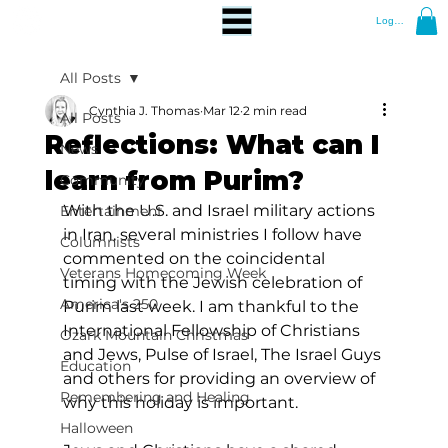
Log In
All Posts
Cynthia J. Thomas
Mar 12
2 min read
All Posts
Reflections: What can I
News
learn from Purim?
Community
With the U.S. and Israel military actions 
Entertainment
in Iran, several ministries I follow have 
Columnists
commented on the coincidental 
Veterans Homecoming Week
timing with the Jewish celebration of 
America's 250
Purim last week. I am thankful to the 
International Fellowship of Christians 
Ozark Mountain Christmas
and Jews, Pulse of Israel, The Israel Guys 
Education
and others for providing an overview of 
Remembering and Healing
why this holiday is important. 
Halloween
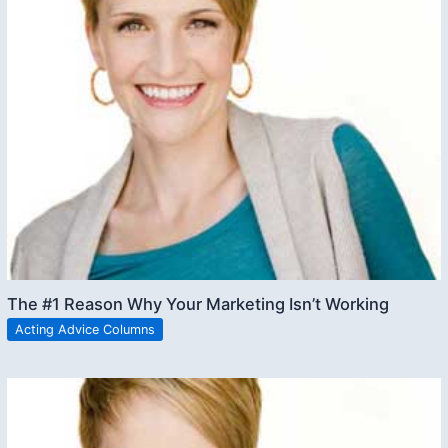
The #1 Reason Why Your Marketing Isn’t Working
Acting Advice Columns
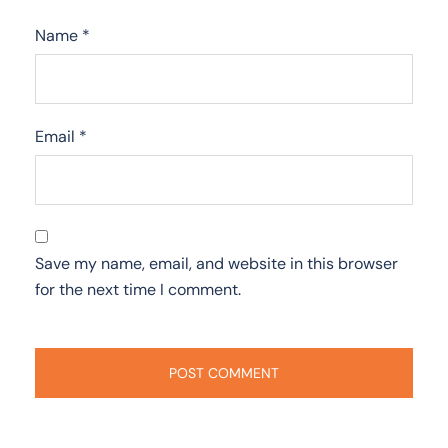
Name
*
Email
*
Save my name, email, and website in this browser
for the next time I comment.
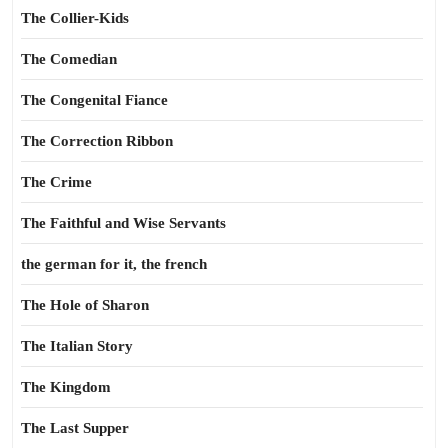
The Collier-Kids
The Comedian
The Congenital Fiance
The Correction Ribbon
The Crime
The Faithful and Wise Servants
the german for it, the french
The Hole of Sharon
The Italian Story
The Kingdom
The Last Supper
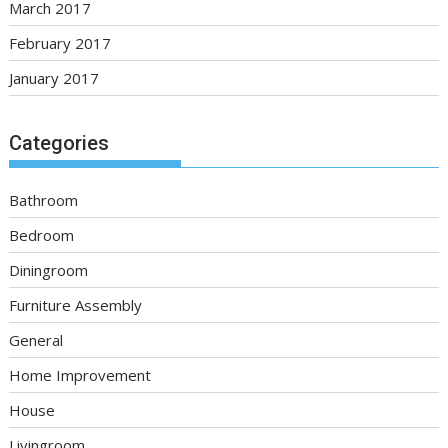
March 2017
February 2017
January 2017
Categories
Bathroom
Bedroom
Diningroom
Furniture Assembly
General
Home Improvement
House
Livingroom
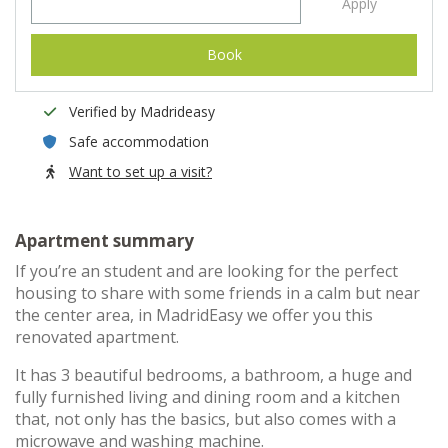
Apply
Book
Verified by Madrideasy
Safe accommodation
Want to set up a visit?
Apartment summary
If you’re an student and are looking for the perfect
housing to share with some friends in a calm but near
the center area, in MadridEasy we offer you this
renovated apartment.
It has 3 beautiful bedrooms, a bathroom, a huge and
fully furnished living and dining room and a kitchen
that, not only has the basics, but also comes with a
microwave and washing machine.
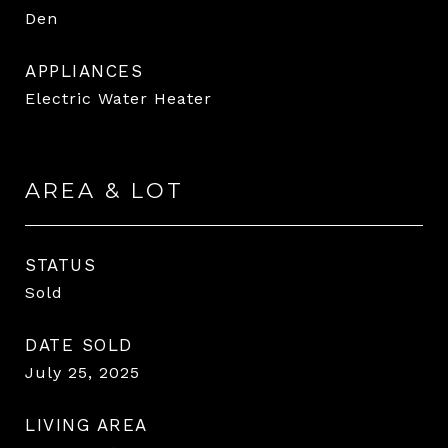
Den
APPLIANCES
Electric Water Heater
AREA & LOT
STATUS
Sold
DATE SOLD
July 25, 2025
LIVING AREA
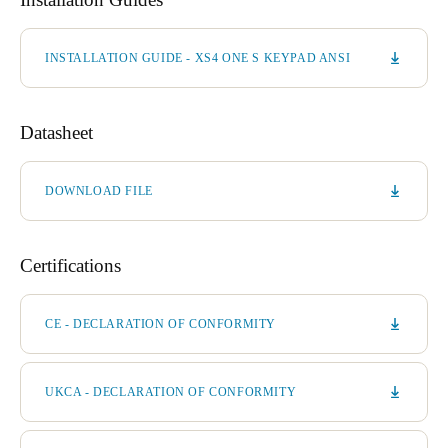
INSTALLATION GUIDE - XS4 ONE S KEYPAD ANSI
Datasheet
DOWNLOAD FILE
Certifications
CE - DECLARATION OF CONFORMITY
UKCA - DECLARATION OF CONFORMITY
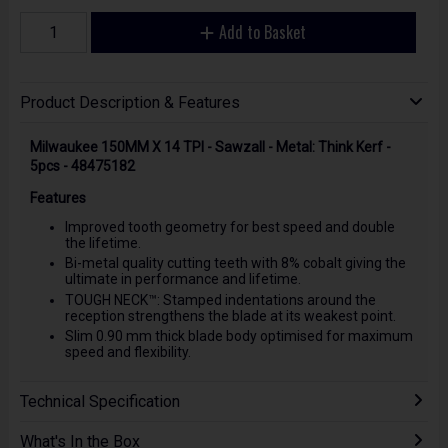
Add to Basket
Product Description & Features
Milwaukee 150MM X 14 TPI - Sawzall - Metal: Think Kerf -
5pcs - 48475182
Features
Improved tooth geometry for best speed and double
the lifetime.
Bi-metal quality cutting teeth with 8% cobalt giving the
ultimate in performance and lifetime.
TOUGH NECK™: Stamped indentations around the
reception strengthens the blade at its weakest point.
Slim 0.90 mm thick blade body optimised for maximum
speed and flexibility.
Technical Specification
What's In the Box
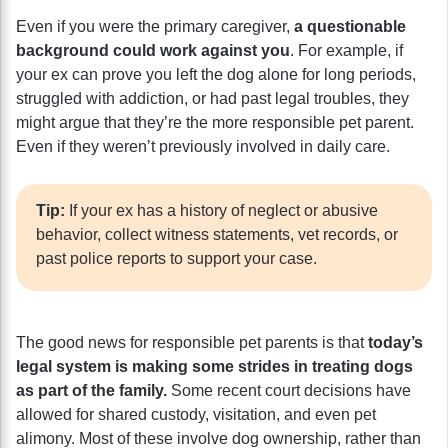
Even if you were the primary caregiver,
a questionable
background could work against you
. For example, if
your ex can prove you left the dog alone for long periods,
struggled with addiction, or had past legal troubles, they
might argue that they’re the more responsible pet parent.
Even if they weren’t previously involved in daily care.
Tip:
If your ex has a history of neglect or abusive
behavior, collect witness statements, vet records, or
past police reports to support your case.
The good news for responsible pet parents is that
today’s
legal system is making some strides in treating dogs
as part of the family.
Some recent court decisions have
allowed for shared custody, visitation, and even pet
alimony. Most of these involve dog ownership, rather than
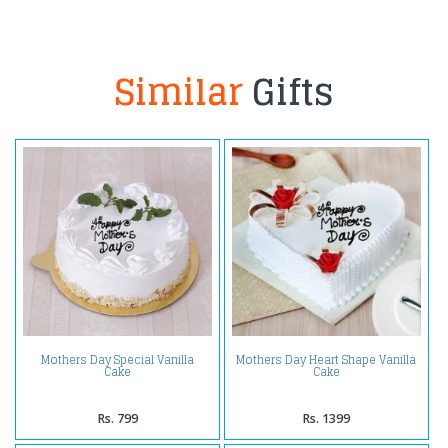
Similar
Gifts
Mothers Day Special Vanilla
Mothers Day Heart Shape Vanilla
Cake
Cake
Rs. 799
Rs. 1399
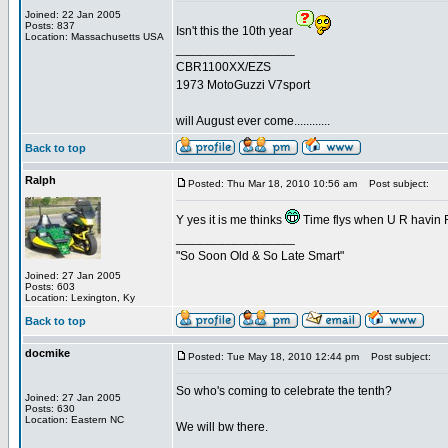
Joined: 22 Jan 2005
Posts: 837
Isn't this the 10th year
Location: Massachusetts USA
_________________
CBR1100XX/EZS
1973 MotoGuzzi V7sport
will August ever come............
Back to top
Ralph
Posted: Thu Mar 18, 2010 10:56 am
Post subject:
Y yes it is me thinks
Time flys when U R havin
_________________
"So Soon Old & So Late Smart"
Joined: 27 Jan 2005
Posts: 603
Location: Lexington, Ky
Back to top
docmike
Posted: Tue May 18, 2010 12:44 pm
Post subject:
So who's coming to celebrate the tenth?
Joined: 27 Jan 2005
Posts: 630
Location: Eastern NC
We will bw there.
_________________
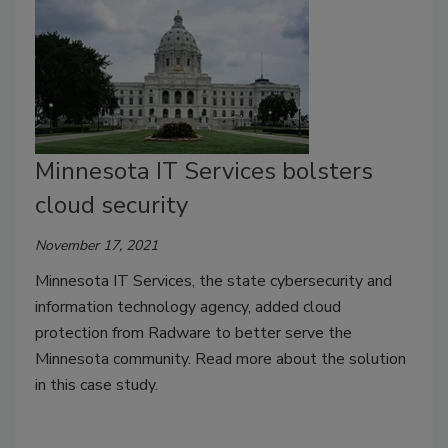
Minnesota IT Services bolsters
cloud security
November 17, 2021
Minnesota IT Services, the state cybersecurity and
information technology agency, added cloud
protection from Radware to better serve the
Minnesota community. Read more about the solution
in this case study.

####################

What is needed: Without including any pictures, print each record exactly.

Task solution:
Log In
All Posts
Cynthia J. Thomas
Mar 12
2 min read
All Posts
Reflections: What can I
News
learn from Purim?
Community
With the U.S. and Israel military actions 
Entertainment
in Iran, several ministries I follow have 
Columnists
commented on the coincidental 
Veterans Homecoming Week
timing with the Jewish celebration of 
America's 250
Purim last week. I am thankful to the 
International Fellowship of Christians 
Ozark Mountain Christmas
and Jews, Pulse of Israel, The Israel Guys 
Education
and others for providing an overview of 
Remembering and Healing
why this holiday is important. 
Halloween
The #1 Reason Why Your Marketing Isn’t Working
Acting Advice Columns
Name
*
Email
*
Save my name, email, and website in this browser
for the next time I comment.
The Collier-Kids
The Comedian
The Congenital Fiance
The Correction Ribbon
The Crime
The Faithful and Wise Servants
the german for it, the french
The Hole of Sharon
The Italian Story
The Kingdom
The Last Supper
March 2017
February 2017
January 2017
Categories
Bathroom
Bedroom
Diningroom
Furniture Assembly
General
Home Improvement
House
Livingroom
Apply
Book
Verified by Madrideasy
Safe accommodation
Want to set up a visit?
Apartment summary
If you’re an student and are looking for the perfect
housing to share with some friends in a calm but near
the center area, in MadridEasy we offer you this
renovated apartment.
It has 3 beautiful bedrooms, a bathroom, a huge and
fully furnished living and dining room and a kitchen
that, not only has the basics, but also comes with a
microwave and washing machine.
Den
APPLIANCES
Electric Water Heater
AREA & LOT
STATUS
Sold
DATE SOLD
July 25, 2025
LIVING AREA
INSTALLATION GUIDE - XS4 ONE S KEYPAD ANSI
Datasheet
DOWNLOAD FILE
Certifications
CE - DECLARATION OF CONFORMITY
UKCA - DECLARATION OF CONFORMITY
Add to Basket
Product Description & Features
Milwaukee 150MM X 14 TPI - Sawzall - Metal: Think Kerf -
5pcs - 48475182
Features
Improved tooth geometry for best speed and double
the lifetime.
Bi-metal quality cutting teeth with 8% cobalt giving the
ultimate in performance and lifetime.
TOUGH NECK™: Stamped indentations around the
reception strengthens the blade at its weakest point.
Slim 0.90 mm thick blade body optimised for maximum
speed and flexibility.
Technical Specification
What's In the Box
Even if you were the primary caregiver,
a questionable
background could work against you
. For example, if
your ex can prove you left the dog alone for long periods,
struggled with addiction, or had past legal troubles, they
might argue that they’re the more responsible pet parent.
Even if they weren’t previously involved in daily care.
Tip:
If your ex has a history of neglect or abusive
behavior, collect witness statements, vet records, or
past police reports to support your case.
The good news for responsible pet parents is that
today’s
legal system is making some strides in treating dogs
as part of the family.
Some recent court decisions have
allowed for shared custody, visitation, and even pet
alimony. Most of these involve dog ownership, rather than
Similar
Gifts
Mothers Day Special Vanilla
Mothers Day Heart Shape Vanilla
Cake
Cake
Rs. 799
Rs. 1399
Joined: 22 Jan 2005
Posts: 837
Isn't this the 10th year
Location: Massachusetts USA
_________________
CBR1100XX/EZS
1973 MotoGuzzi V7sport
will August ever come............
Back to top
Ralph
Posted: Thu Mar 18, 2010 10:56 am
Post subject:
Y yes it is me thinks
Time flys when U R havin
_________________
"So Soon Old & So Late Smart"
Joined: 27 Jan 2005
Posts: 603
Location: Lexington, Ky
Back to top
docmike
Posted: Tue May 18, 2010 12:44 pm
Post subject:
So who's coming to celebrate the tenth?
Joined: 27 Jan 2005
Posts: 630
Location: Eastern NC
We will bw there.
_________________
Minnesota IT Services bolsters
cloud security
November 17, 2021
Minnesota IT Services, the state cybersecurity and
information technology agency, added cloud
protection from Radware to better serve the
Minnesota community. Read more about the solution
in this case study.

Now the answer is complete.